§ INSTRUCTIONS:
A) Name every module that the import statements in the requests_cache discussion bring in.
B) Copy from the requests_cache discussion the passage that begins at the words "like image 310" and stops after the words "unfortunately not thread-safe.". Reproduce it character for character.
[EXERCISE TEXT — start]
I'm getting and caching (for performance) lots of URLs with something like:

import requests
import requests_cache
from multiprocessing.pool import ThreadPool

urls = ['http://www.google.com', ...]
with requests_cache.enabled():
    responses = ThreadPool(100).map(requests.get, urls)

However, I'm getting a lot of errors for:

sqlite3.OperationalError: database is locked

Clearly too many threads are accessing the cache at the same time.

So does requests_cache support some kind of transaction so that the write only occurs when all the threads have finished? E.g.

with requests_cache.enabled():
    with requests_cache.transaction():
        responses = ThreadPool(100).map(requests.get, urls)
like image 310
mchen Avatar asked Jan 03 '17 01:01

mchen


2 Answers

Since requests.cache.enabled() and its related functions use monkey-patching, it's unfortunately not thread-safe.

Fortunately, the underlying class that does all the actual caching (CachedSession) is thread-safe as of requests-cache 0.6+ (and improved some more in 0.7+), so that's probably what you want to use here. There's a full example using ThreadPoolExecutor here: https://github.com/reclosedev/requests-cache/blob/master/examples/threads.py

Like the other answer mentioned, Redis is going to be a better option for concurrent requests, but it's not entirely necessary. SQLite handles concurrency well enough; it supports unlimited concurrent reads, but concurrent writes are internally queued up and run in serial. In a lot of cases this is still fast enough that you won't even notice, but if you're doing really large volumes of concurrent writes, then Redis or one of the other backends is going to be better optimized for that.

like image 148
Jordan Avatar answered Sep 26 '22 13:09

Jordan


I'm having a Django-Rest-Framework application. It works perfectly fine, until requests come in simultaneously. When that happens, the app sometimes starts throwing database is locked errors. My first guess was, that the Django-db is overloaded and needed to be replaced with something beefier.
[EXERCISE TEXT — finish]
[EXERCISE DATA — start]
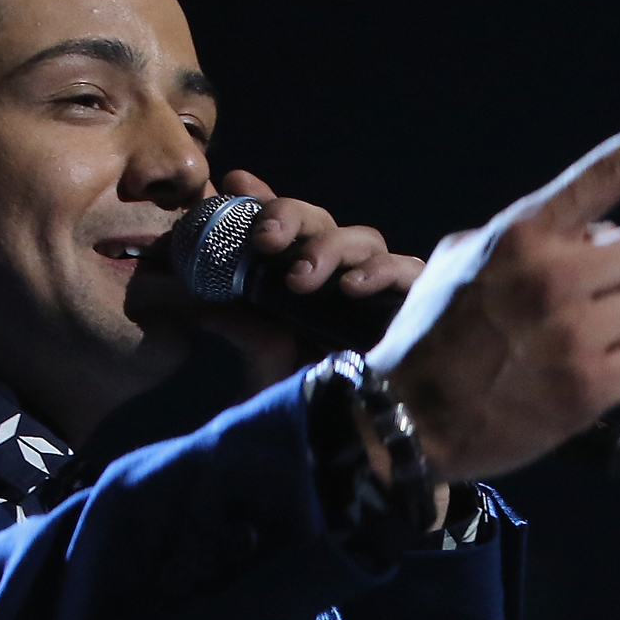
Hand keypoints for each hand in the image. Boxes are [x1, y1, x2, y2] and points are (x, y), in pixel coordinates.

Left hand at [189, 170, 424, 387]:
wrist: (355, 435)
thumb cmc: (311, 394)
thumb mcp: (266, 362)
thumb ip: (244, 332)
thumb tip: (207, 310)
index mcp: (298, 273)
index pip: (281, 225)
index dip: (261, 199)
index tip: (236, 184)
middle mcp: (337, 271)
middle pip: (318, 221)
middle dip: (290, 217)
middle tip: (264, 240)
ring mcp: (376, 283)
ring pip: (360, 239)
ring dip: (328, 249)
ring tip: (299, 278)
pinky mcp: (412, 301)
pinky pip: (407, 270)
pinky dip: (381, 272)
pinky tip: (352, 286)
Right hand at [366, 101, 619, 481]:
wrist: (405, 420)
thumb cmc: (432, 339)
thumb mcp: (457, 263)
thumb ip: (520, 239)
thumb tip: (583, 235)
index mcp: (520, 234)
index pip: (605, 174)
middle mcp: (551, 274)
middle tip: (588, 301)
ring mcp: (572, 332)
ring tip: (579, 345)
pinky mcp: (588, 388)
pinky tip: (588, 379)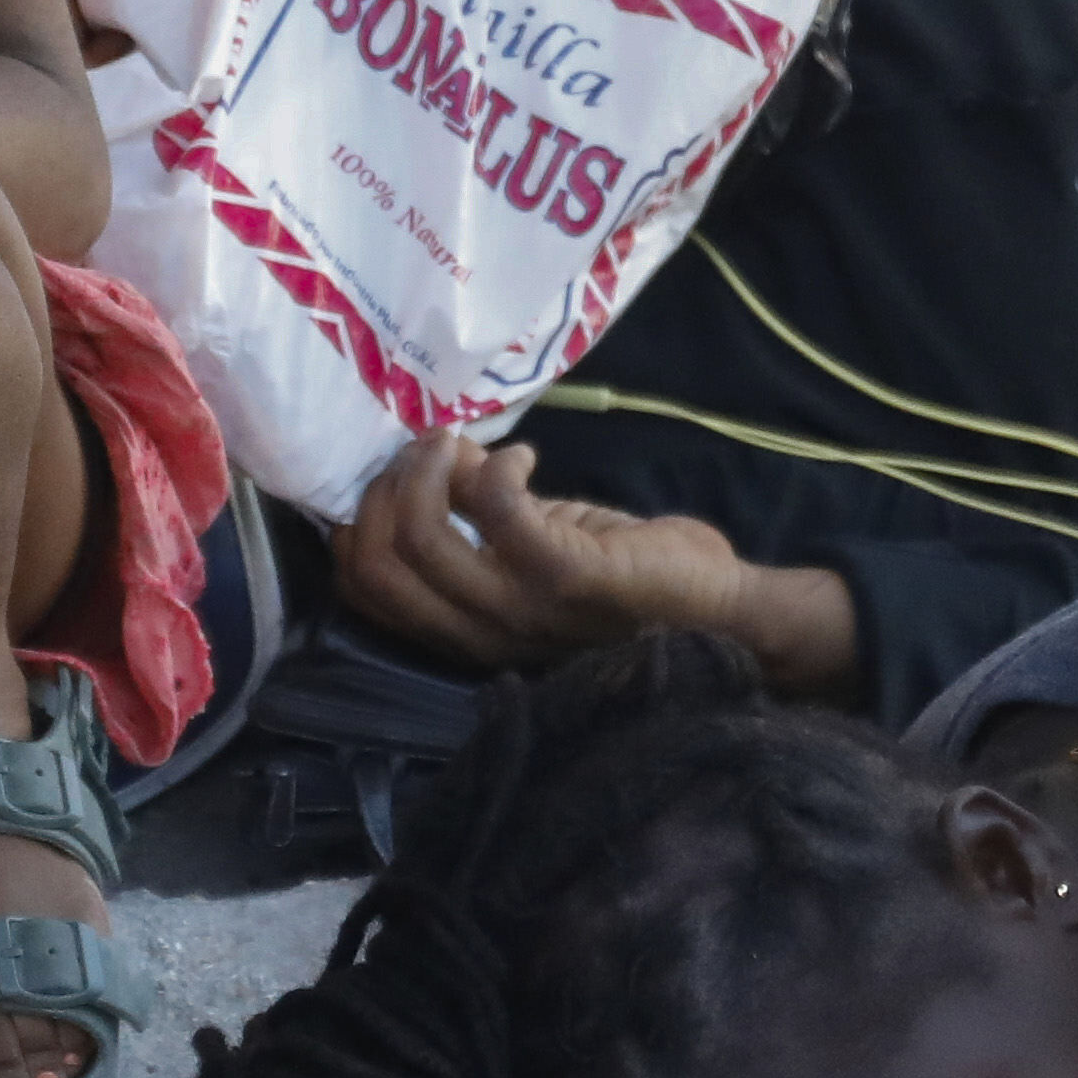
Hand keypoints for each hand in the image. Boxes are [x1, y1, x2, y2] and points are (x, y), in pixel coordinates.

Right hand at [336, 432, 853, 694]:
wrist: (723, 618)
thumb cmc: (632, 582)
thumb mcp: (538, 550)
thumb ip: (482, 517)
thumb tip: (437, 454)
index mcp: (462, 631)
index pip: (361, 591)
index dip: (354, 522)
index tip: (393, 475)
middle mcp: (478, 634)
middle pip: (377, 564)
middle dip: (384, 488)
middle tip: (427, 447)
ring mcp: (519, 612)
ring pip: (421, 540)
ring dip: (430, 469)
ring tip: (462, 443)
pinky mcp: (565, 580)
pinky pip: (498, 512)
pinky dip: (499, 468)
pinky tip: (526, 458)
[EXERCISE DATA — finish]
§ SOLUTIONS PER TASK:
A)
requests
requests_cache
multiprocessing.pool

B)
like image 310
mchen Avatar asked Jan 03 '17 01:01

mchen


2 Answers

Since requests.cache.enabled() and its related functions use monkey-patching, it's unfortunately not thread-safe.